Theoretical description of the plaquette with exponential accuracy

TL;DR

This paper reviews the operator product expansion of the plaquette and the determination of the gluon condensate, achieving exponential accuracy through superasymptotic and hyperasymptotic methods, confirming renormalon predictions.

Contribution

It introduces a superasymptotic and hyperasymptotic approach to accurately extract the gluon condensate from the plaquette's perturbative series, confirming theoretical expectations.

Findings

Perturbative series reaches the asymptotic regime with renormalon behavior.

Superasymptotic subtraction yields the gluon condensate with high precision.

Results confirm the predictions of renormalons and operator product expansion.

Abstract

We review recent studies of the operator product expansion of the plaquette and of the associated determination of the gluon condensate.
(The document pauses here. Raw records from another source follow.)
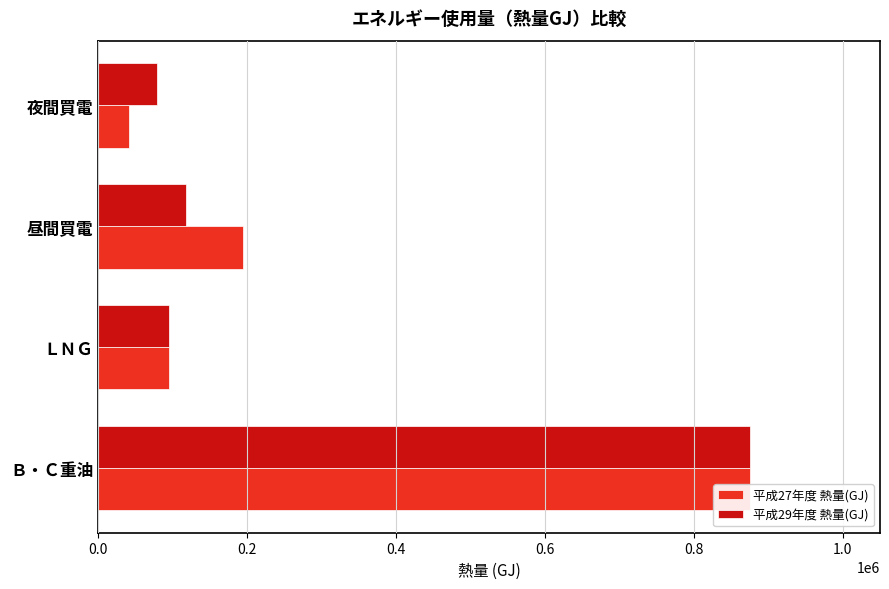

Which has a higher value, 昼間買電 or ＬＮＧ?

昼間買電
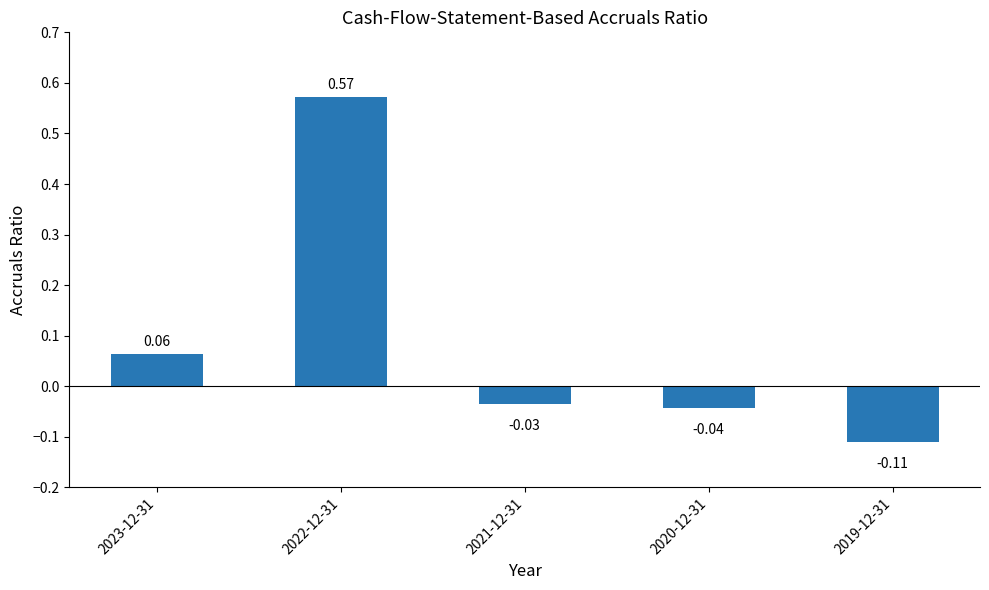

True or false: the data shows 0.3 at 2022-12-31.

False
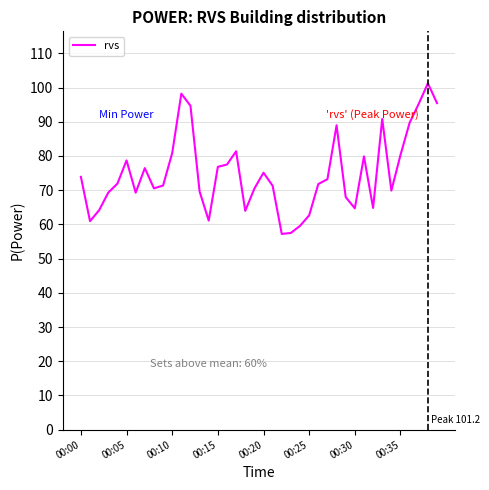

What is the smallest value displayed?

57.2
One first needs the perturbative expansion to orders high enough to reach the asymptotic regime where the renormalon behavior sets in. The divergent perturbative series is formally regulated using the principal value prescription for its Borel integral. Subtracting the perturbative series truncated at the minimal term, we obtain the leading non-perturbative correction of the operator product expansion, i.e. the gluon condensate, with superasymptotic accuracy. It is then explored how to increase such precision within the context of the hyperasymptotic expansion. The results fully confirm expectations from renormalons and the operator product expansion.